Penyerapan anggaran program Makan Bergizi Gratis (MBG) di Indonesia masih jauh dari target. Laporan Kementerian Keuangan (Kemenkeu) menunjukkan realisasi yang mengecewakan di kuartal pertama tahun 2025, memicu kekhawatiran akan keberhasilan program penting ini.
Rendahnya penyerapan anggaran ini menimbulkan pertanyaan besar tentang efektivitas strategi pendistribusian dan implementasi program MBG di lapangan. Analisis mendalam diperlukan untuk mengidentifikasi hambatan dan mencari solusi agar program ini dapat mencapai tujuannya.
Penyerapan Anggaran MBG Masih Minim
Hingga Juni 2025, baru 5,58 juta orang yang menerima manfaat MBG, jauh di bawah target 82,9 juta penerima manfaat yang ditetapkan Presiden Prabowo.
Realisasi anggaran pun hanya mencapai Rp5 triliun, atau sekitar 7% dari total anggaran yang dialokasikan sebesar Rp71 triliun dalam APBN 2025.
Hal ini menunjukkan adanya tantangan besar dalam pencapaian target program MBG hingga akhir tahun.
Tantangan Implementasi Program MBG
Target program MBG yang ambisius, yakni menjangkau 82,9 juta penerima manfaat melalui 30.000 Satuan Pelayanan Pemenuhan Gizi (SPPG), membutuhkan upaya ekstra untuk diwujudkan.
Menteri Keuangan Sri Mulyani menekankan perlunya kerja keras untuk mencapai target tersebut dalam sisa waktu enam bulan di tahun 2025.

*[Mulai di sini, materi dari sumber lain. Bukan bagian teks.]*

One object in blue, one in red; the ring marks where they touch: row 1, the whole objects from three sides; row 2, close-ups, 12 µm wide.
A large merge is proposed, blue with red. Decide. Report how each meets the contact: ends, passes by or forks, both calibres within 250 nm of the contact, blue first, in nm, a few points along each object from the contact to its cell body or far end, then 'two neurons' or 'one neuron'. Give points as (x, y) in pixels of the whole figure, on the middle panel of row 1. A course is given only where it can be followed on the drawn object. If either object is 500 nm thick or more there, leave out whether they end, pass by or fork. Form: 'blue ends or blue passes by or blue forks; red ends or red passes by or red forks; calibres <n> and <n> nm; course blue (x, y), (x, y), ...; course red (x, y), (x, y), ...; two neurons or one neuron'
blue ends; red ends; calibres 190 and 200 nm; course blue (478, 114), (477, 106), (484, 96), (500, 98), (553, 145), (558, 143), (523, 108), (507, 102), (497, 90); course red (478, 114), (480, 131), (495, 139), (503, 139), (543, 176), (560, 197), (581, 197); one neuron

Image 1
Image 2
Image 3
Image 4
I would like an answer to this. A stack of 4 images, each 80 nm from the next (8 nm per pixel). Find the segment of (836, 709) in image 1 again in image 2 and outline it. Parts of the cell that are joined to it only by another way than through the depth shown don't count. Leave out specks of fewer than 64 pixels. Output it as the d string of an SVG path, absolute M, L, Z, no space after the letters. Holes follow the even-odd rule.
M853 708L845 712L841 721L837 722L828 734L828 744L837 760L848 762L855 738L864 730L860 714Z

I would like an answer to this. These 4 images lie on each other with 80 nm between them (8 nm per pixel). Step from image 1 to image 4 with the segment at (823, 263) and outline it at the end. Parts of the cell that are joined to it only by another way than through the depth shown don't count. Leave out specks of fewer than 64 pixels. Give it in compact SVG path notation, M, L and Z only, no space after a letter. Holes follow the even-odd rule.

Hambatan implementasi di lapangan, seperti kendala distribusi, kurangnya sosialisasi, atau permasalahan administratif, perlu segera diatasi.
Analisis Kinerja SPPG
Jumlah SPPG yang beroperasi saat ini baru mencapai 1.863, jauh dari target 30.000. Hal ini menjadi salah satu faktor utama rendahnya capaian penerima manfaat.
Evaluasi kinerja SPPG yang komprehensif, termasuk identifikasi kendala operasional dan usulan perbaikan, sangat diperlukan untuk meningkatkan efektivitas penyaluran MBG.
Realisasi Anggaran Ketahanan Pangan dan Tekanan APBN
Di sisi lain, realisasi anggaran ketahanan pangan pada semester I-2025 mencapai Rp46,9 triliun, atau 32,7% dari pagu APBN.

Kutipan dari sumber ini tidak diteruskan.